Rings true to me

>> Wednesday, December 16, 2009

From a reader of Andrew Sullivan's blog:

I'm a New York native who's lived in Alabama for close to five years now. Here's what Northerners miss: The South is an aristocracy, and the key to understanding Alabama is that it was founded -- and to some degree remains -- as a state at war with a good portion of its residents. If you live outside the region, you can get a vague sense of that, but living here really brings it home.

Slavery and segregation have both died away, but the state is still run by a relatively small number of lawyers, businessmen and lobbyists located in Montgomery. The fiendishly awful 1901 Constitution centralizes all power in the state capitol, making local control almost nonexistent. To get permission to, say, spray for mosquitoes in a county, you have to amend the constitution in a statewide vote. This is not an exaggeration. The small clique of folks in the capitol city dictate tax, education and business policy for the whole state, and if you're not part of that clique -- even if you're the mayor of a major city -- you're not going to have a say in how the state is run.

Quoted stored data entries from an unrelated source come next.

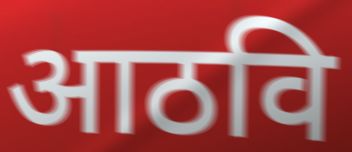
आठवि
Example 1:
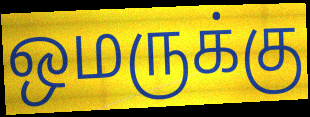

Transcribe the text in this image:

ஒமருக்கு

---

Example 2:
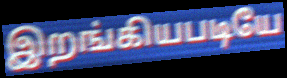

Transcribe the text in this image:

இறங்கியபடியே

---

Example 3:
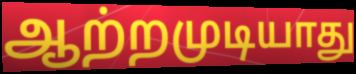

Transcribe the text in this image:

ஆற்றமுடியாது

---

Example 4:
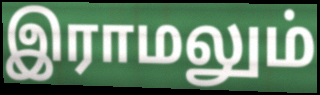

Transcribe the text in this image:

இராமலும்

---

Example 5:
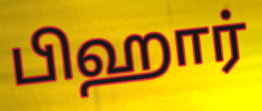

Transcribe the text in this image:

பிஹார்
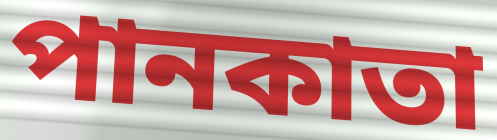
পানকাতা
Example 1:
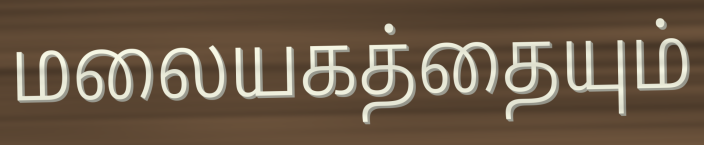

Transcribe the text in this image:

மலையகத்தையும்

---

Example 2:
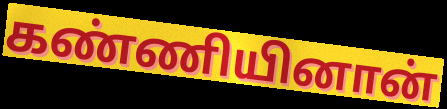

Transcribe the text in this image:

கண்ணியினான்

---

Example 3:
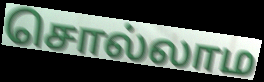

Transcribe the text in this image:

சொல்லாம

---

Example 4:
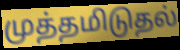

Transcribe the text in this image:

முத்தமிடுதல்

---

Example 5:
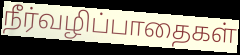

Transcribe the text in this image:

நீர்வழிப்பாதைகள்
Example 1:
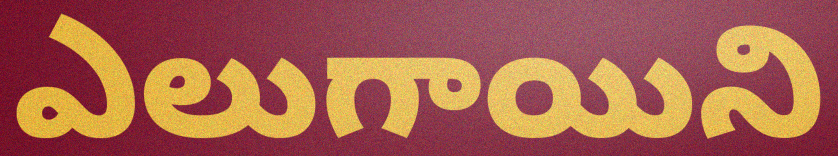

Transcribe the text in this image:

ఎలుగాయిని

They prefer it that way, and always have. Alabama was founded as a slave state, and the founders of this state were slaveholders who bent the government to keep their unjust system going and protect themselves from insurrection. After an interlude in Reconstruction, the elites took over again and started systematically locking blacks and poor whites out of Montgomery for fear their state would be taken over. The folks who wrote the 1901 Constitution were landholders in the middle part of the state who wanted to hold the black population under the lash and industrialists in northern Alabama who wanted to keep their (mostly white) workers in line. Both groups shared a fearful memory of the 1890s, when the Populist Party and its humane agenda came within a stolen election or two of taking control of the state. Alabama never had a Huey Long-type governor to smash the old boys' network, and this bunker mentality has persisted through most of this state's sad history.

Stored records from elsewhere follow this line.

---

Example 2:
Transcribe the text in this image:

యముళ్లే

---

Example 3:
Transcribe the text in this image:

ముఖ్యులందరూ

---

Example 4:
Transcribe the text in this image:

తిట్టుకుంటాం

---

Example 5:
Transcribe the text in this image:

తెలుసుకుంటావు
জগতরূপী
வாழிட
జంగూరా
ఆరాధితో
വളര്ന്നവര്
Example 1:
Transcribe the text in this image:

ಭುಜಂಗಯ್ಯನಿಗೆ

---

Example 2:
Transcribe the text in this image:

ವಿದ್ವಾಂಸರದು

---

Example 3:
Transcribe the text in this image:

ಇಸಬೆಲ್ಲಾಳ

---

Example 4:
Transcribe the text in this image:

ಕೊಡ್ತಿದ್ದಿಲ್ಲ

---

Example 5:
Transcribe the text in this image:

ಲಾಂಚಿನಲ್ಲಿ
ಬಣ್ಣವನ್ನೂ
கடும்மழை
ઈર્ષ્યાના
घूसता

So if you wonder why Alabama politicians are always looking for the "other," the one to blame for all their homemade problems, look no further than the history of this state. The people who run Alabama are only concerned with protecting their power. They're brazen about it, and care about their voters only inasmuch as they can convince them their frustrations are less about the system and more about liberals or immigrants.

Try to make a trip to Montgomery during the next legislative session, which starts in January and ends in April. You'll get about three feet off the elevators before you see the hallways choked with lobbyists trying to sell (or dictate) policy to elected officials. An actual constituent would have a hard time making their way through the crush to see their representative. That's Alabama, and that's the best way to understand it.